This Town Needs
- Address: 6 Shung Shun Street, Yau Tong
- Capacity: 400
- Type: Music venue
- Acreage: 9000 sq.ft.

Construction
- Opened: February 2018; 8 years ago
- Closed: February 2020; 6 years ago

Website
- https://www.thistownneeds.com/

= This Town Needs =

Concert venue in Hong Kong

This Town Needs was a concert venue located in a commercial space on the first floor of Ocean One, Yau Tong, Hong Kong, opened in February 2018. It has an area of 18,000 square feet, and has a maximum capacity of 400 persons. Citing monetary reasons, the venue has shut down since February 2020.

==Background==
This Town Needs was founded out of defunct live house Hidden Agenda. The name This Town Needs was a reference to British rock band This Town Needs Guns, who were arrested for performing at Hidden Agenda in 2017.

The venue held a liquor license and a place of public entertainment license, unlike its predecessor Hidden Agenda, which did not operate legally as an entertainment venue.

This Town Needs announced its closure in February 2020, with its final concert being held on 27 February featuring six local bands. Amidst the COVID-19 pandemic, the event managed to sell out quickly, with early-bird and door tickets both selling out hours before the event. Over 600 people attended the farewell show, marking it as one of the most attended events of This Town Needs.

==Notable performances==
The venue has hosted bands and artists from various genres around the world.

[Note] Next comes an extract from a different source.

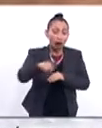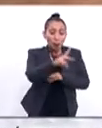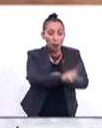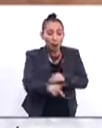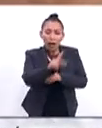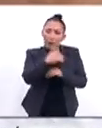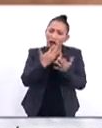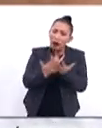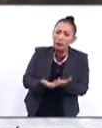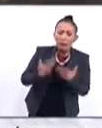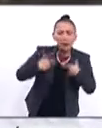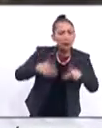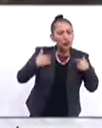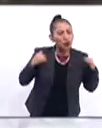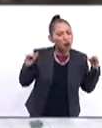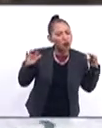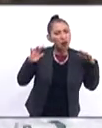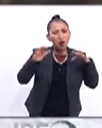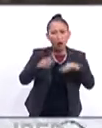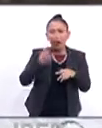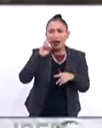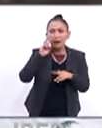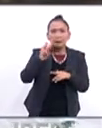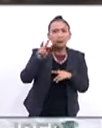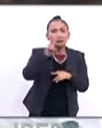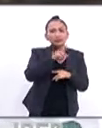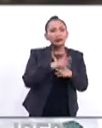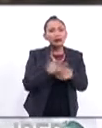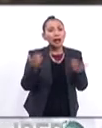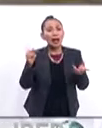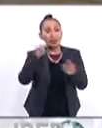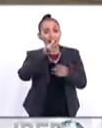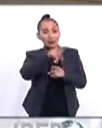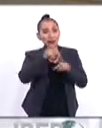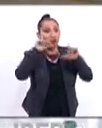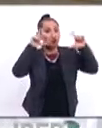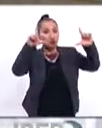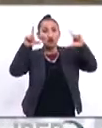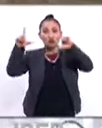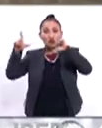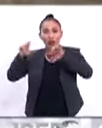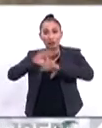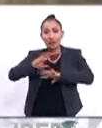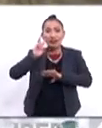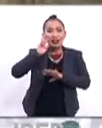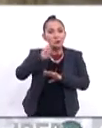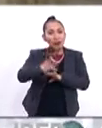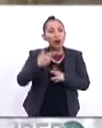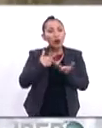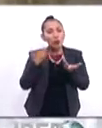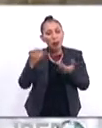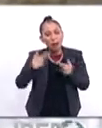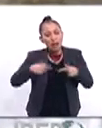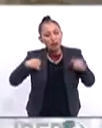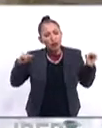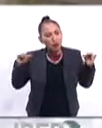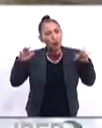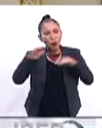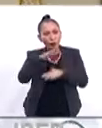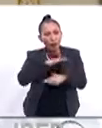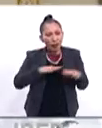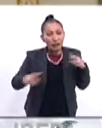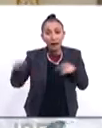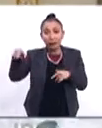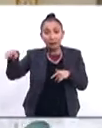espera peregrinos en pantallas de las televisoras estatales ya se puede observar ese vuelo donde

Some notable past performers include Metz, Intervals, Snail Mail, Polyphia, While She Sleeps, Ne Obliviscaris, The Marías, and As I Lay Dying.

==Services and facilities==
The venue was home to local music festivals This Town Needs Noize and Detuned Radio Festival, which curated local talent and showcased up-and-coming bands and artists such as Maniac, Instinct of Sight, Tyson Yoshi, Matt Force, Strange Lives, Luna is a Bep, Franklin Telescope, and more.

In addition to being a concert venue, This Town Needs provided event space for talks, exhibitions, presentations, and screenings.

The venue also offered various alcoholic and non-alcoholic beverages to patrons with its fully licensed bar, featuring its own house special craft beer.